• Improvements in HbA1c, fasting blood glucose, and fasting insulin levels, as well as the glucose and insulin responses to glucose tolerance tests and insulin tolerance tests. [ Time Frame: Every 6 months ] [ Designated as safety issue: Yes ]
  

Drug: Metreleptin
N/A

Over the course of the past six years, we have observed that recombinant leptin has improved metabolic abnormalities in subjects with lipoatrophy and leptin deficiency. The mechanism by which leptin treatment improves insulin sensitivity in lipodystrophy patients is correlated with the decrease in triglyceride content that occurs in the liver and muscle tissues during leptin therapy, but it is unclear if this completely accounts for the increase in insulin sensitivity.

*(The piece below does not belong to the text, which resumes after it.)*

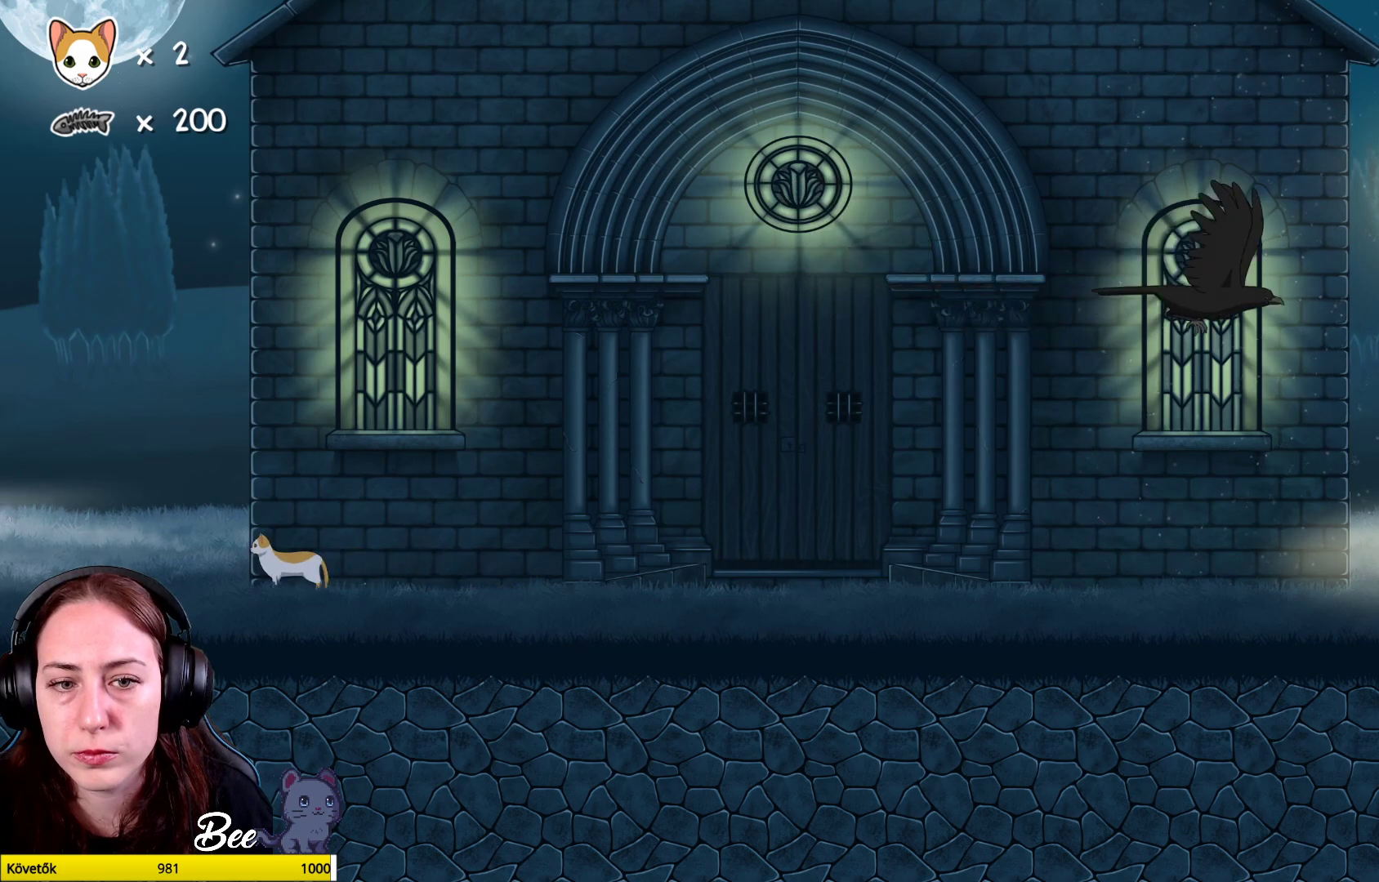
{"buttons": [], "left_stick": "right", "right_stick": "center", "events": [[250, "left_stick", "right"]]}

We followed two children with presumed mutations to their insulin receptor, who were refractory to standard insulin resistance treatment. We administered recombinant leptin hormone for 10 months to these two patients and observed the effect on insulin sensitivity and glucose tolerance in a pilot protocol.

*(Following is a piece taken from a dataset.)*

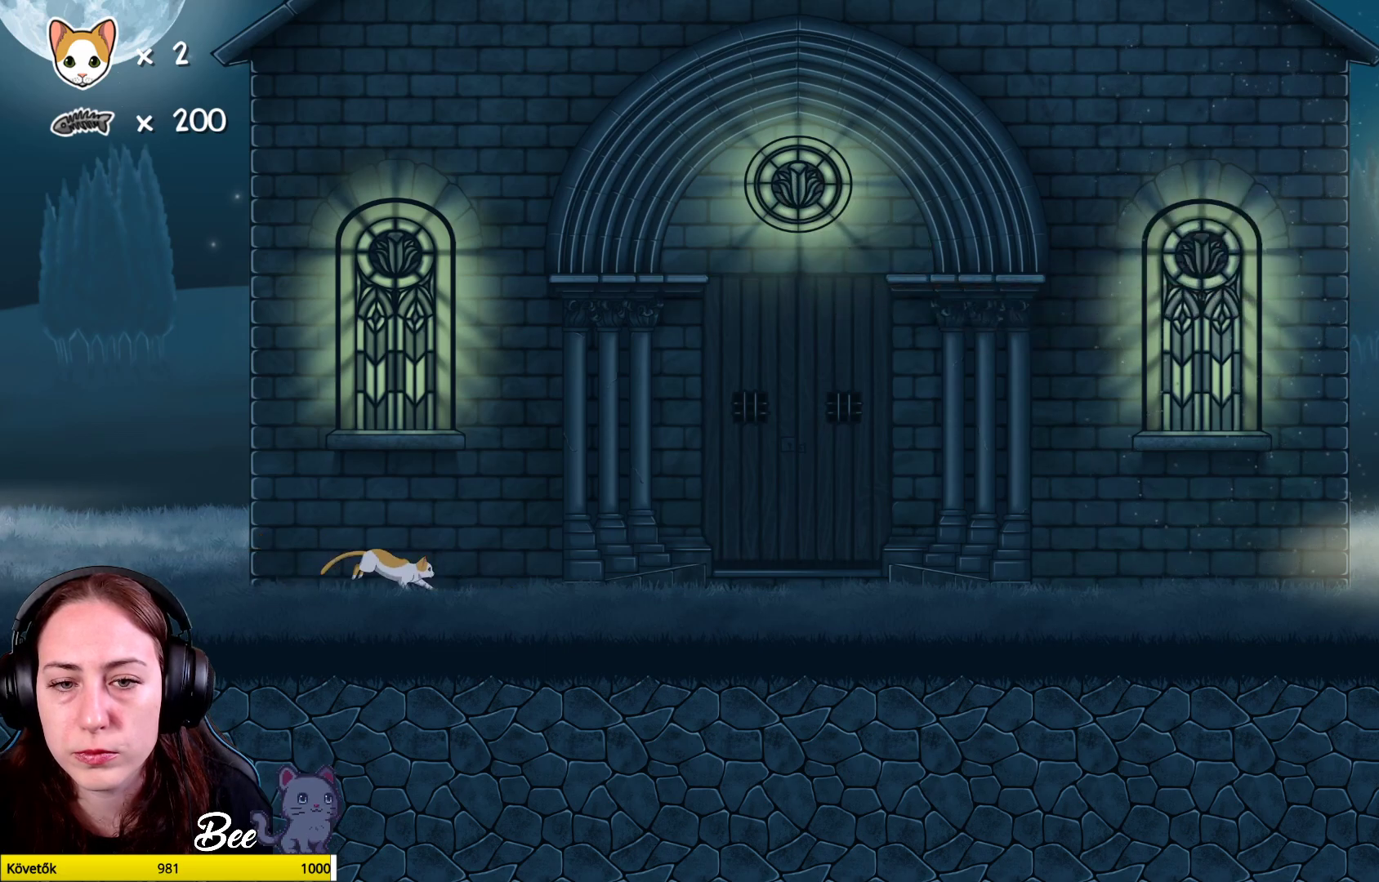
{"buttons": [], "left_stick": "right", "right_stick": "center", "events": []}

Initial results from this study demonstrated that the two children with extreme insulin resistance responded to leptin therapy by decreasing HgbA1c, decreasing fasting serum glucose levels, decreasing fasting serum insulin levels, and a concomitant improvement in glucose and insulin tolerance during their treatment period on leptin therapy. Three months following leptin withdrawal, these metabolic improvements deteriorated to the pre-treatment level. During this 10-month period of leptin treatment, no adverse reactions to the therapy were observed for these two patients.

The diabetes in this group is clinically very challenging to control. The new insulin sensitizing medications are currently being tested, but clearly are not sufficient to control diabetes in the optimal target ranges. In this study, we would like to test the safety and efficacy of leptin replacement therapy in these rare, but complex group of patients. We would like to see whether leptin will improve insulin sensitivity, thus decrease insulin resistance in a situation where the mechanism of insulin resistance can be attributed to a presumed defect on the insulin receptor. This will allow us to learn if leptin can overcome a receptor defect by activating some of the down-stream molecules in insulin signaling cascade.

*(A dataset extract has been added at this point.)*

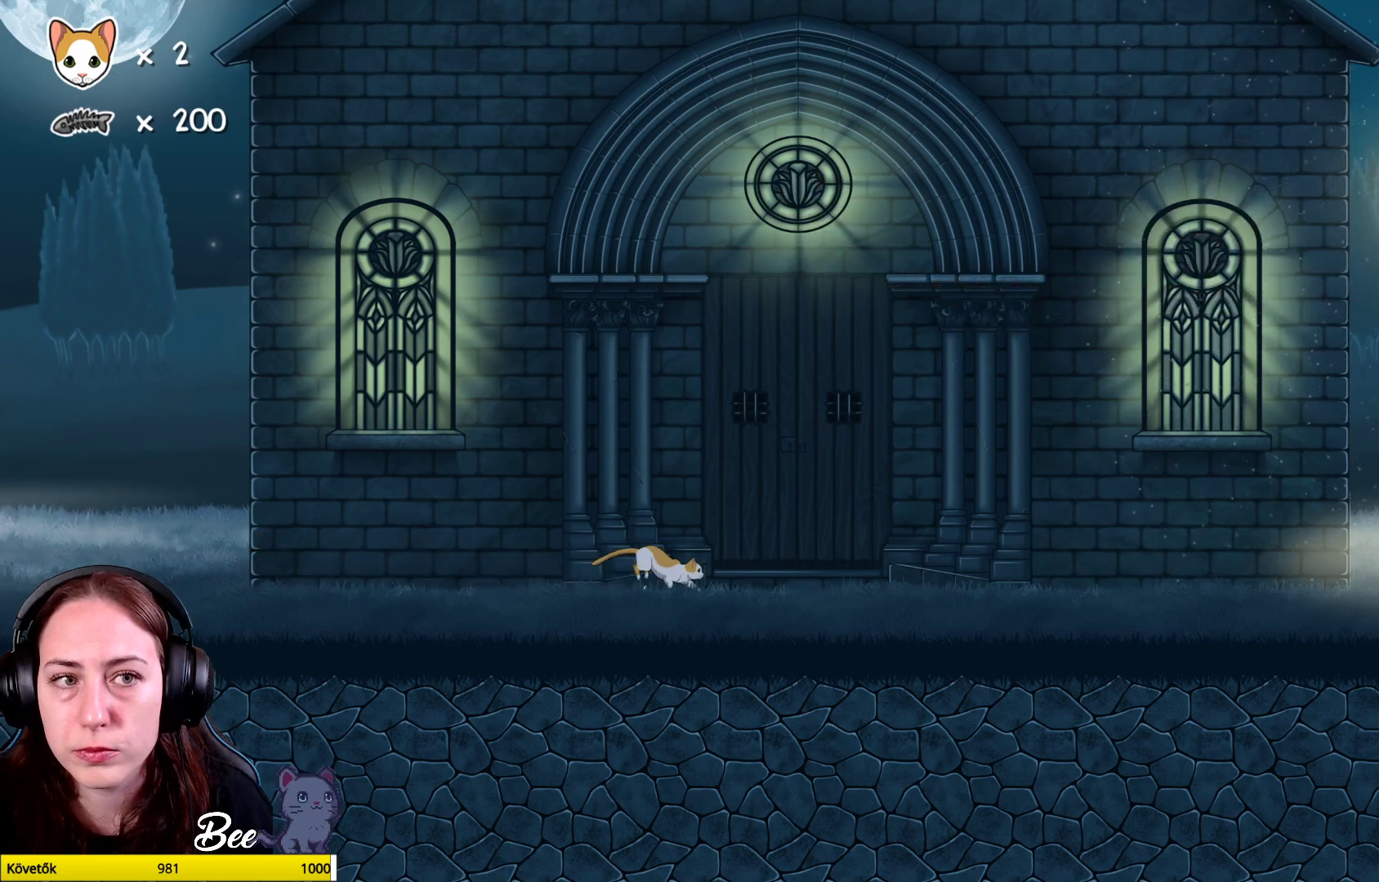
{"buttons": [], "left_stick": "left", "right_stick": "center", "events": [[17, "left_stick", "center"], [283, "left_stick", "left"]]}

This will be an open-labeled study of 20 patients. We will include all ethnicities and all genders of patients aged 5 and higher, with identified or presumed insulin receptor mutations, and extreme forms of insulin resistance, manifested by fasting hyperinsulinemia, fasting hyperglycemia, or severe glucose intolerance during a standard oral glucose tolerance test. These patients also need to demonstrate concomitantly low fasting leptin levels (less than 6.0 ng/mL for females and less than 4.0 ng/mL for males).

Patients will be evaluated every 4 months during the first year of therapy. If no improvements are seen after one year of therapy, then the study medication will be withdrawn. If the patient shows improvements in his/her metabolic parameters while on leptin, the patient will be invited to continue taking the study medication. After the first year of treatment, the patient will be evaluated every 6 months, until the second year of treatment, and then the study period will end. After two years of treatment, extending the treatment period on an annual basis will be the decision of the patient, principal investigator and Amylin Pharmaceuticals, Inc. Leptin is supplied by Amylin Pharmaceuticals, Inc, and currently is only available through research studies. Neither the NIH norAmylin Pharmaceuticals, Inc can guarantee that leptin will be available indefinitely and/or after the study ends.

With leptin therapy, we hope to continue to see the improvements in metabolic control that was demonstrated in the two pilot study patients. We hope to better assess the role leptin is playing in regulating the glucose control and insulin sensitivity in this unique population of patients, where the defect in insulin sensitivity is due to a known or presumed insulin receptor mutation.